5. The system as claimed in claim 1, further comprising a frame layout illustrating unit connected with the frame layout managing unit configured to illustrate different constructed frame structures for false ceiling of the first space and the second space on the device of the user.
6. The system as claimed in claim 1, wherein the recommendations about frame structures for false ceiling of the first space and the second space are stored in a database.
7. The system as claimed in claim 1, wherein the device of the user and contractor is selected from, but not limited to, mobile phone, watch, neck band, shoulder band etc.

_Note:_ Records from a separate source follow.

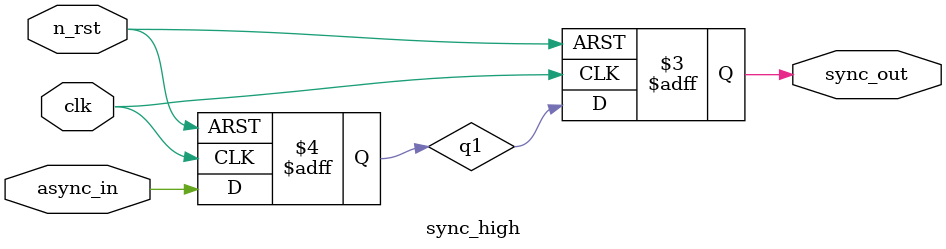
<source format=sv>

module sync_high
(
  input wire clk,
  input wire n_rst,
  input wire async_in,
  output reg sync_out
);

reg q1;


always_ff @ (posedge clk, negedge n_rst)
begin : sync
	if(1'b0 == n_rst) 
	begin
    		q1 <= 1;
		sync_out <= 1;
  	end 
	else 
	begin
    		q1 <= async_in;
    		sync_out <= q1;
  	end
end


endmodule

</source>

8. A method of constructing 3D view of frame structure for false ceiling of a room, said method comprising:
capturing, by an image capturing device connected with an input module, a plurality of images of a first space, wherein the image capturing device is connected with a communication network unit configured to transmit the captured images of the space to the input module, wherein the captured images of the first space act as an input image which include at least a portion of ceiling of the first space;
receiving, by a receiving unit, the input image from the input module through the communication network unit, wherein the communication network unit configured to communicate the input module with the receiving unit, wherein the communication is further configured to provide inputs from the input module to the receiving unit for constructing frame structure for false ceiling of the first space;
scanning, by a scanning unit, the received input images of the first space and remove unwanted frames from the received input images of the first space, wherein the scanning unit is connected with a frame extracting unit configured to extract frame of the first space ceiling from the scanned images;
mapping, by a mapping unit, the extracted frame of the first space ceiling for calculating dimensions of the first space ceiling and construct 3D view of the first space ceiling along with dimensions of the first space ceiling;
providing, by a frame layout managing unit, recommendations about frame structures for false ceiling of the first space which is suitable for captured space ceiling, wherein the layout managing unit is further configured to select frame structure for ceiling of the first spacef from the recommendations as per user’s instructions;
providing, by a processing unit, 3D view for false ceiling of the first space, wherein the processing unit is further configured to provide dimensions of inner verticals, outer verticals and flat components for constructing the selected frame structure for false ceiling of the captured first space;
scaling, by a scaling unit, dimensions of the inner verticals, outer verticals and flat components in same ratio for a second space ceiling, wherein the scaling unit is further configured to provide 3D view for false ceiling of the second space as same like as 3D view for false ceiling of the first space.
9. The method as claimed in claim 1, further comprising providing, by the processing unit and the scaling unit, seamless and exploded view of the false ceiling for the first space and the second space on a device of the user and a contractor.
10. The method as claimed in claim 8 and 9, wherein illustrating, by a frame layout illustrating unit connected with the frame layout managing unit, different constructed frame structures for false ceiling of the first space and the second space on the device of the user.